On the national level Donovan called play-by-play for NBC Sports' NFL coverage from 1987 to 1997. He also handled swimming and soccer play-by-play in the 1992 and 1996 Summer Olympics for NBC, and World Cup Soccer in 1994. In 1999, when the Cleveland Browns returned to the NFL, Donovan was named as radio play-by-play voice of the team and served in that role until 2024. After WKYC acquired the local, over-the-air television rights to the Cleveland Indians, Donovan served as play-by-play announcer from 2006 to 2008.

===Signature calls===
"Run, William, Run!" – in reference to William Green's 64-yard touchdown run during the final Cleveland Browns vs. Atlanta Falcons game in 2002, allowing the Browns to make their first playoff appearance since returning to the league in 1999.

"Is this how it feels?" – when the Browns defeated the New York Jets in Week 3 of the 2018 season, their first victory in 635 days.

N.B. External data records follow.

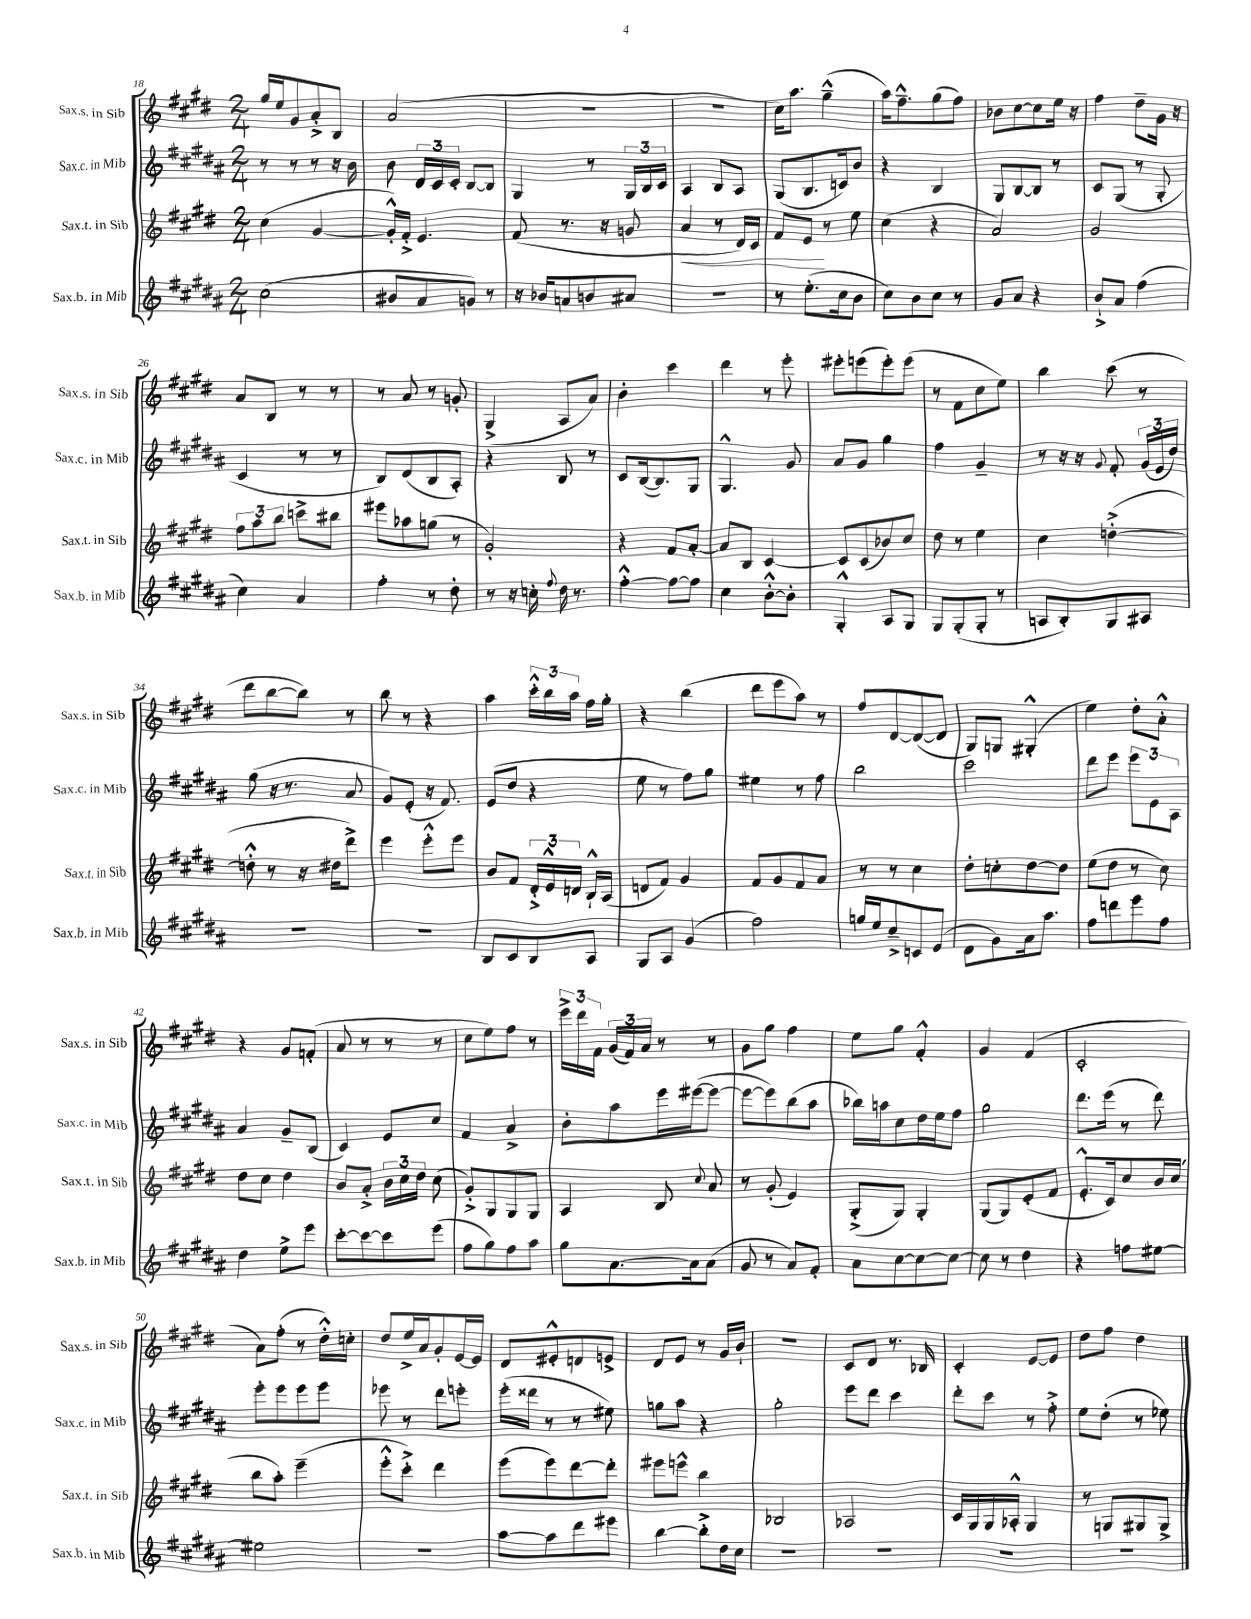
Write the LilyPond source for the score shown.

<<
\new StaffGroup <<
\new Staff = "s0" \with { instrumentName = "Sax.s. in Sib" shortInstrumentName = "Sax.s. in Sib" } {
    \clef treble \key e \major \numericTimeSignature \time 2/4
    \autoBeamOff gis''16[ e''16 gis'8 a'8-.-> b8] |
    a'2( |
    r2 |
    R2 |
    cis''16[) a''8.] gis''4---^( |
    a''16[) fis''8.---^ gis''8( fis''8]) |
    bes'8[ cis''8~ cis''8 e''16] r16 |
    fis''4 dis''8[-- gis'16] r16 |
    a'8[ b8] r8 r8 |
    r8 a'8 r8 g'8-. |
    gis4->( a8[ a'8]) |
    b'4-. cis'''4 |
    dis'''4 r8 e'''8-. |
    eis'''8[-. e'''8( e'''8-.) e'''8]( |
    r8 fis'8[ cis''8 e''8]) |
    b''4 cis'''8( r8 |
    dis'''8[ b''8~ b''8]) r8 |
    b''8 r8 r4 |
    a''4 \tuplet 3/2 { cis'''16[-.-^ b''16 a''16] } fis''16[ gis''16]-. |
    r4 b''4( |
    dis'''8[ e'''8 a''8]) r8 |
    fis''8[ dis'8~ dis'8~( dis'8] |
    gis8[) g8] gis4-.-^( |
    e''4) dis''8[-. a'8]-.-^ |
    r4 gis'8[ f'8]-.( |
    a'8 r8 r8 r8 |
    cis''8[ e''8) fis''8] r8 |
    \tuplet 3/2 { e'''16[-> dis'''16 fis'16] } \tuplet 3/2 { gis'16[( fis'16) a'16] } r8 r8 |
    gis'8[ gis''8] fis''4 |
    e''8[ gis''8] fis'4-.-^ |
    gis'4 fis'4( |
    cis'2-. |
    a'8[) fis''8]-.( r8 dis''16[-.-^) c''16]-. |
    dis''8[ e''16-> a'16 gis'8-. e'16~ e'16] |
    dis'8[ eis'8-.-^ d'8 e'8]-> |
    dis'8[ e'8] r8 gis'16[ b'16]-! |
    R2 |
    cis'8[ dis'8] r8. bes16 |
    cis'4-. e'8[~ e'8] |
    dis''8[ fis''8] dis''4 \bar "|." |
}
\new Staff = "s1" \with { instrumentName = "Sax.c. in Mib" shortInstrumentName = "Sax.c. in Mib" } {
    \clef treble \key b \major \numericTimeSignature \time 2/4
    \autoBeamOff r8 r8 r8 r16 b'16 |
    b'8 \tuplet 3/2 { dis'16[ cis'16 cis'16]-. } b8[~ b8] |
    gis4 r8 \tuplet 3/2 { gis16[ b16 cis'16] } |
    ais4 b8[ ais8] |
    gis8[( b8. c'16) b'8] |
    r4 b4 |
    gis8[ b8~ b8] r8 |
    cis'8[ gis8]( r8 gis8-. |
    cis'4 r8 r8 |
    b8[) dis'8( b8 ais8]-.) |
    r4 b8 r8 |
    cis'8[ b16~( b8.) gis8] |
    gis4.-^ gis'8 |
    ais'8[ gis'8] gis''4 |
    fis''4 gis'4-- |
    r8 r16 r16 \appoggiatura { gis'8 } fis'8-. \tuplet 3/2 { gis'16[( e'16 dis''16]) } |
    gis''8( r16 r8. ais'8 |
    gis'8[) e'8]-.( r16 fis'8.) |
    e'8[( dis''8] r4 |
    e''8 r8 fis''8[) gis''8] |
    eis''4 r8 fis''8 |
    b''2 |
    cis'''2 |
    dis'''8[ e'''8] \tuplet 3/2 { e'''8[ e'8 ais8] } |
    ais'4 gis'8[-- b8]( |
    cis'4) e'8[ cis''8] |
    fis'4 ais'4-> |
    b'8[-. ais''8 e'''16 eis'''16~( eis'''8]~ |
    eis'''8[~ eis'''8) b''8( ais''8] |
    bes''16[) a''16 cis''8 dis''16 e''16 fis''8] |
    gis''2 |
    dis'''8.[ e'''16]( r8 dis'''8) |
    e'''8[-. e'''8 e'''8 e'''8] |
    ees'''8 r8 dis'''8[ e'''8]-. |
    e'''16[-.( disis'''16] r8 r8 eis''8) |
    g''8[ ais''8] r4 |
    gis''2-. |
    e'''8[ dis'''8] cis'''4 |
    dis'''8[-. cis'''8] r8 fis''8-.-> |
    e''8[ dis''8]-.( r8 ees''8) \bar "|." |
}
\new Staff = "s2" \with { instrumentName = "Sax.t. in Sib" shortInstrumentName = "Sax.t. in Sib" } {
    \clef treble \key e \major \numericTimeSignature \time 2/4
    \autoBeamOff cis''4( gis'4~ |
    gis'16[-.-^) fis'16]-.-> e'4. |
    fis'8( r8. r16 g'8 |
    a'4\< r8 dis'16[) cis'16] |
    fis'8[ e'8]\! r8 e''8 |
    cis''4( r4 |
    a'2) |
    gis'2 |
    \tuplet 3/2 { fis''8[ a''8 b''8] } c'''8[-> bis''8] |
    eis'''8[ aes''8 g''8]( r8 |
    gis'2-.) |
    r4 fis'8[ a'8]~-. |
    a'8[ b8] cis'4~ |
    cis'8[ cis'8( bes'8) cis''8] |
    dis''8 r8 e''4 |
    cis''4 d''4~-.->( |
    d''8-.-^ r8 r16 dis''16[ dis'''8]->) |
    e'''4 e'''8[-.-^ e'''8] |
    b'8[ fis'8] \tuplet 3/2 { dis'16[-.-> e'16-^ d'16] } b16[-!-^ a16]( |
    d'8[ fis'8]) gis'4 |
    fis'8[ gis'8 fis'8 a'8] |
    r8 r8 cis''4 |
    dis''8[-. c''8-. dis''8~ dis''8] |
    e''8[( dis''8] r8 cis''8) |
    dis''8[ cis''8] dis''4 |
    b'8[ a'8]-.-> \tuplet 3/2 { b'16[ cis''16 dis''16] } cis''8( |
    gis'8[-.->) gis8 gis8 gis8] |
    a4 b8 \appoggiatura { cis''8 } a'8 |
    r8 gis'8-.( e'4) |
    gis8[-.->( gis8]) gis4-. |
    gis8[( gis8) e'8-.( fis'8] |
    e'8.[-.-^ cis'16) cis''8 b'16 cis''16]( |
    b''8[ a''8]-.) e'''4--( |
    e'''8[-.-^ cis'''8]-.->) dis'''4 |
    e'''8[( e'''8) dis'''8~ dis'''8]-. |
    eis'''8[ e'''8]-^ b''4 |
    bes2 |
    aes2 |
    cis'16[ gis16 gis16 aes16]-.-^ gis4 |
    r8 g8[ gis8 gis8]-> \bar "|." |
}
\new Staff = "s3" \with { instrumentName = "Sax.b. in Mib" shortInstrumentName = "Sax.b. in Mib" } {
    \clef treble \key b \major \numericTimeSignature \time 2/4
    \autoBeamOff cis''2( |
    bis'8[ ais'8 g'8]) r8 |
    r16 bes'16[ a'8 b'8 ais'8] |
    R2 |
    r8 e''8.[-.( cis''16 b'8] |
    cis''8[) b'8 cis''8] r8 |
    gis'8[ ais'8] r4 |
    b'8[-!-> ais'8] fis''4( |
    cis''4) ais'4 |
    fis''4-. r8 dis''8-. |
    r8 r16 c''16-. \appoggiatura { fis''8 } dis''16 r8. |
    fis''4~-.-^ fis''8[~ fis''8] |
    cis''4 b'8[~-.-^ b'8]-. |
    gis4-.-^ ais8[ gis8] |
    gis8[ gis8-.( gis8]-. r8 |
    a8[ b8-.) gis8 ais8] |
    R2 |
    R2 |
    b8[ cis'8 b8 ais8] |
    gis8[ ais8] gis'4( |
    fis''2) |
    g''16[ e''16 cis''8---> c'8 e'8]( |
    dis'8[ gis'8) ais'16 ais''8.] |
    fis''8[ d'''8 e'''8 fis''8] |
    dis''4 e''8[-> e'''8] |
    cis'''8[~-. cis'''8~ cis'''8 e'''8]( |
    fis''8[ gis''8) fis''8 ais''8] |
    gis''8[ ais'8.~ ais'16 ais'8]( |
    gis'8 r8 ais'8[) fis'8]-. |
    ais'8[ cis''8~ cis''8~ cis''8]~ |
    cis''8 r8 dis''4 |
    r4 f''8[ eis''8]~ |
    eis''2 |
    R2 |
    ais''8[~ ais''8 dis'''8 eis'''8] |
    b''4~ b''8[-.-> dis''16 cis''16] |
    R2 |
    R2 |
    R2 |
    R2 \bar "|." |
}
>>
>>
\layout { \context { \Score currentBarNumber = #18 } }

"Chubba Wubba Hubb!" – in reference to Nick Chubb's 92-yard touchdown run during an Atlanta Falcons vs Cleveland Browns game in 2018.

==Medical leave==
On May 25, 2011, during the 11 pm newscast, Donovan announced he had leukemia for the last ten years, and that he would be taking a leave of absence to undergo a (what would be a successful) bone marrow transplant. On September 11, 2011, Donovan returned to the Browns broadcasting booth in time for their opener against the Cincinnati Bengals. The next night, he returned to the sports anchor chair at WKYC, as well as his hosting duties on STO. Donovan met with his bone marrow donor on Thanksgiving night in 2013, when Dallas Gentry from Wise, Virginia, visited the Donovan family.

Donovan announced on May 31, 2023, that his leukemia had relapsed and would be once again undergoing treatment with chemotherapy. On September 10, following his broadcast of the opening game of the 2023 season for the Browns, Donovan announced he would step away from announcing Browns games to undergo leukemia treatment. On August 29, 2024, Donovan announced his retirement as the Browns lead radio announcer due to undergoing further cancer treatment.

==Personal life and death==
Donovan, his wife Cheryl, and daughter Meghan lived in Hinckley, Ohio. Donovan died from chronic lymphocytic leukemia in Cleveland, Ohio, on October 26, 2024, at the age of 68.

==Awards and honors==
- Three-time National Sports Media Association (then National Sportscasters and Sportswriters Association) Vermont Sportscaster of the Year (1982–1984).
- Three-time Lower Great Lakes Emmy Award winner.
- 1988 Cleveland Press Club All-Ohio Best Sportscaster.
- Cleveland Association of Broadcasters Hall of Fame inductee (class of 2005)
- Cleveland Press Club Journalism Hall of Fame inductee (class of 2009).